EXERCISE BRIEF: When you write out the listing, keep each word exactly as it stands but include none of its images.

EXTRACTED DATA:
□ □ □ □
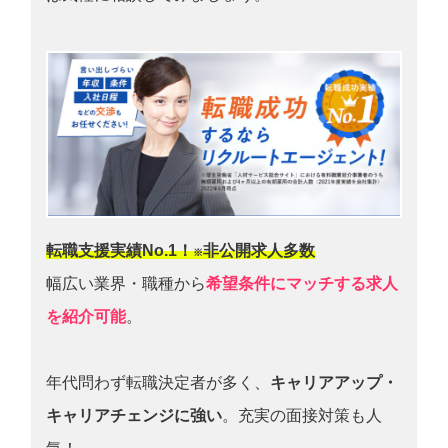
転職支援実績No.1！
非公開求人多数
※
幅広い業界・職種から
希望条件にマッチする求人
を紹介可能
。
年代問わず転職決定者が多く、
キャリアアップ・
キャリアチェンジに強い
。充実の面接対策も人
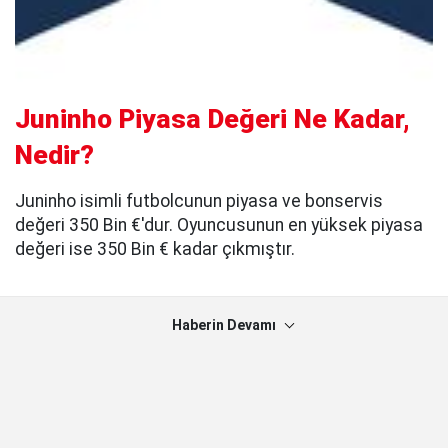
Juninho Piyasa Değeri Ne Kadar,
Nedir?
Juninho isimli futbolcunun piyasa ve bonservis
değeri 350 Bin €'dur. Oyuncusunun en yüksek piyasa
değeri ise 350 Bin € kadar çıkmıştır.
Haberin Devamı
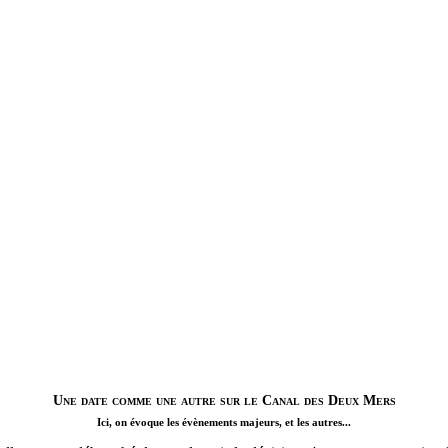
Une date comme une autre sur le Canal des Deux Mers
Ici, on évoque les évènements majeurs, et les autres...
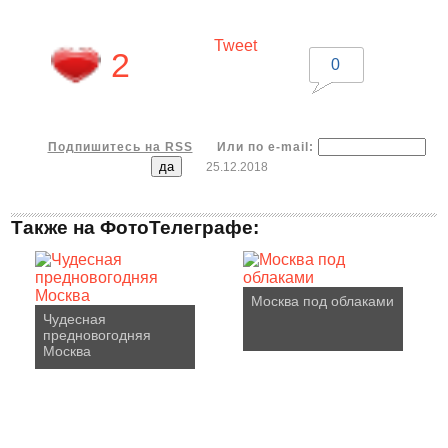
Tweet
2
0
Подпишитесь на RSS
Или по e-mail:
25.12.2018
Также на ФотоТелеграфе:
Москва под облаками
Чудесная
предновогодняя
Москва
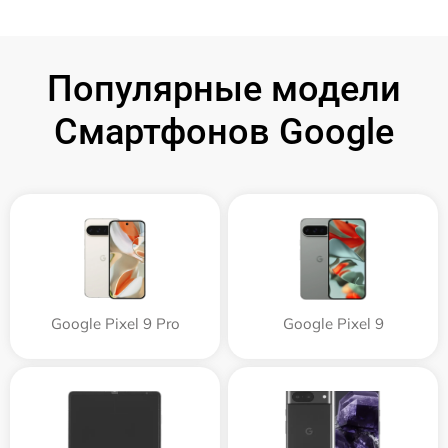
Популярные модели
Смартфонов Google
Google Pixel 9 Pro
Google Pixel 9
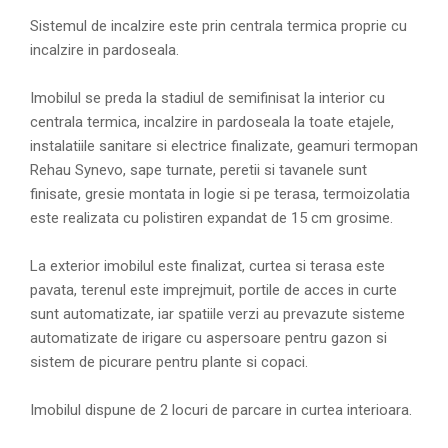
Sistemul de incalzire este prin centrala termica proprie cu
incalzire in pardoseala.
Imobilul se preda la stadiul de semifinisat la interior cu
centrala termica, incalzire in pardoseala la toate etajele,
instalatiile sanitare si electrice finalizate, geamuri termopan
Rehau Synevo, sape turnate, peretii si tavanele sunt
finisate, gresie montata in logie si pe terasa, termoizolatia
este realizata cu polistiren expandat de 15 cm grosime.
La exterior imobilul este finalizat, curtea si terasa este
pavata, terenul este imprejmuit, portile de acces in curte
sunt automatizate, iar spatiile verzi au prevazute sisteme
automatizate de irigare cu aspersoare pentru gazon si
sistem de picurare pentru plante si copaci.
Imobilul dispune de 2 locuri de parcare in curtea interioara.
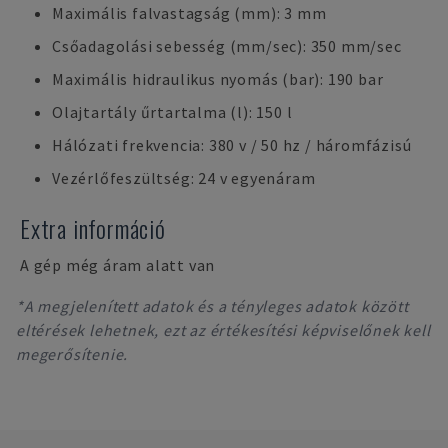
Maximális falvastagság (mm): 3 mm
Csőadagolási sebesség (mm/sec): 350 mm/sec
Maximális hidraulikus nyomás (bar): 190 bar
Olajtartály űrtartalma (l): 150 l
Hálózati frekvencia: 380 v / 50 hz / háromfázisú
Vezérlőfeszültség: 24 v egyenáram
Extra információ
A gép még áram alatt van
*A megjelenített adatok és a tényleges adatok között
eltérések lehetnek, ezt az értékesítési képviselőnek kell
megerősítenie.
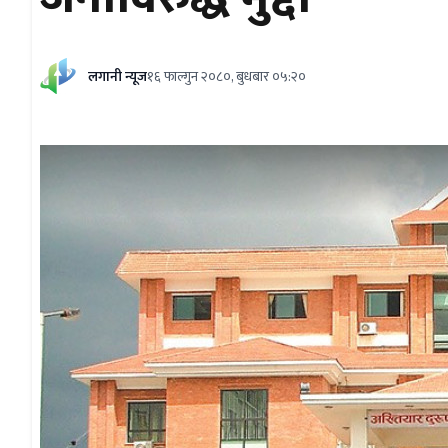
लगानी न्यूज
१६ फाल्गुन २०८०, बुधबार ०५:२०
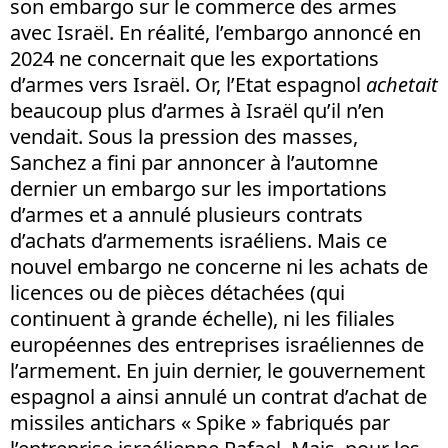
son embargo sur le commerce des armes
avec Israël. En réalité, l’embargo annoncé en
2024 ne concernait que les exportations
d’armes vers Israël. Or, l’Etat espagnol
achetait
beaucoup plus d’armes à Israël qu’il n’en
vendait. Sous la pression des masses,
Sanchez a fini par annoncer à l’automne
dernier un embargo sur les importations
d’armes et a annulé plusieurs contrats
d’achats d’armements israéliens. Mais ce
nouvel embargo ne concerne ni les achats de
licences ou de pièces détachées (qui
continuent à grande échelle), ni les filiales
européennes des entreprises israéliennes de
l’armement. En juin dernier, le gouvernement
espagnol a ainsi annulé un contrat d’achat de
missiles antichars « Spike » fabriqués par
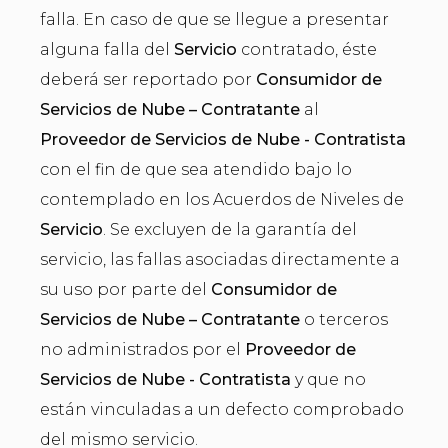
falla. En caso de que se llegue a presentar
alguna falla del
Servicio
contratado, éste
deberá ser reportado por
Consumidor de
Servicios de Nube – Contratante
al
Proveedor de Servicios de Nube - Contratista
con el fin de que sea atendido bajo lo
contemplado en los Acuerdos de Niveles de
Servicio
. Se excluyen de la garantía del
servicio, las fallas asociadas directamente a
su uso por parte del
Consumidor de
Servicios de Nube – Contratante
o terceros
no administrados por el
Proveedor de
Servicios de Nube - Contratista
y que no
están vinculadas a un defecto comprobado
del mismo servicio.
□ □ □ □
WRITTEN ANSWER:
転職支援実績No.1！
非公開求人多数
※
幅広い業界・職種から
希望条件にマッチする求人
を紹介可能
。
年代問わず転職決定者が多く、
キャリアアップ・
キャリアチェンジに強い
。充実の面接対策も人
Juninho Piyasa Değeri Ne Kadar,
Nedir?
Juninho isimli futbolcunun piyasa ve bonservis
değeri 350 Bin €'dur. Oyuncusunun en yüksek piyasa
değeri ise 350 Bin € kadar çıkmıştır.
Haberin Devamı
Une date comme une autre sur le Canal des Deux Mers
Ici, on évoque les évènements majeurs, et les autres...
Tweet
2
0
Подпишитесь на RSS
Или по e-mail:
25.12.2018
Также на ФотоТелеграфе:
Москва под облаками
Чудесная
предновогодняя
Москва
Популярные модели
Смартфонов Google
Google Pixel 9 Pro
Google Pixel 9
Sistemul de incalzire este prin centrala termica proprie cu
incalzire in pardoseala.
Imobilul se preda la stadiul de semifinisat la interior cu
centrala termica, incalzire in pardoseala la toate etajele,
instalatiile sanitare si electrice finalizate, geamuri termopan
Rehau Synevo, sape turnate, peretii si tavanele sunt
finisate, gresie montata in logie si pe terasa, termoizolatia
este realizata cu polistiren expandat de 15 cm grosime.
La exterior imobilul este finalizat, curtea si terasa este
pavata, terenul este imprejmuit, portile de acces in curte
sunt automatizate, iar spatiile verzi au prevazute sisteme
automatizate de irigare cu aspersoare pentru gazon si
sistem de picurare pentru plante si copaci.
Imobilul dispune de 2 locuri de parcare in curtea interioara.
Maximális falvastagság (mm): 3 mm
Csőadagolási sebesség (mm/sec): 350 mm/sec
Maximális hidraulikus nyomás (bar): 190 bar
Olajtartály űrtartalma (l): 150 l
Hálózati frekvencia: 380 v / 50 hz / háromfázisú
Vezérlőfeszültség: 24 v egyenáram
Extra információ
A gép még áram alatt van
*A megjelenített adatok és a tényleges adatok között
eltérések lehetnek, ezt az értékesítési képviselőnek kell
megerősítenie.
लगानी न्यूज
१६ फाल्गुन २०८०, बुधबार ०५:२०
son embargo sur le commerce des armes
avec Israël. En réalité, l’embargo annoncé en
2024 ne concernait que les exportations
d’armes vers Israël. Or, l’Etat espagnol
achetait
beaucoup plus d’armes à Israël qu’il n’en
vendait. Sous la pression des masses,
Sanchez a fini par annoncer à l’automne
dernier un embargo sur les importations
d’armes et a annulé plusieurs contrats
d’achats d’armements israéliens. Mais ce
nouvel embargo ne concerne ni les achats de
licences ou de pièces détachées (qui
continuent à grande échelle), ni les filiales
européennes des entreprises israéliennes de
l’armement. En juin dernier, le gouvernement
espagnol a ainsi annulé un contrat d’achat de
missiles antichars « Spike » fabriqués par
falla. En caso de que se llegue a presentar
alguna falla del
Servicio
contratado, éste
deberá ser reportado por
Consumidor de
Servicios de Nube – Contratante
al
Proveedor de Servicios de Nube - Contratista
con el fin de que sea atendido bajo lo
contemplado en los Acuerdos de Niveles de
Servicio
. Se excluyen de la garantía del
servicio, las fallas asociadas directamente a
su uso por parte del
Consumidor de
Servicios de Nube – Contratante
o terceros
no administrados por el
Proveedor de
Servicios de Nube - Contratista
y que no
están vinculadas a un defecto comprobado
del mismo servicio.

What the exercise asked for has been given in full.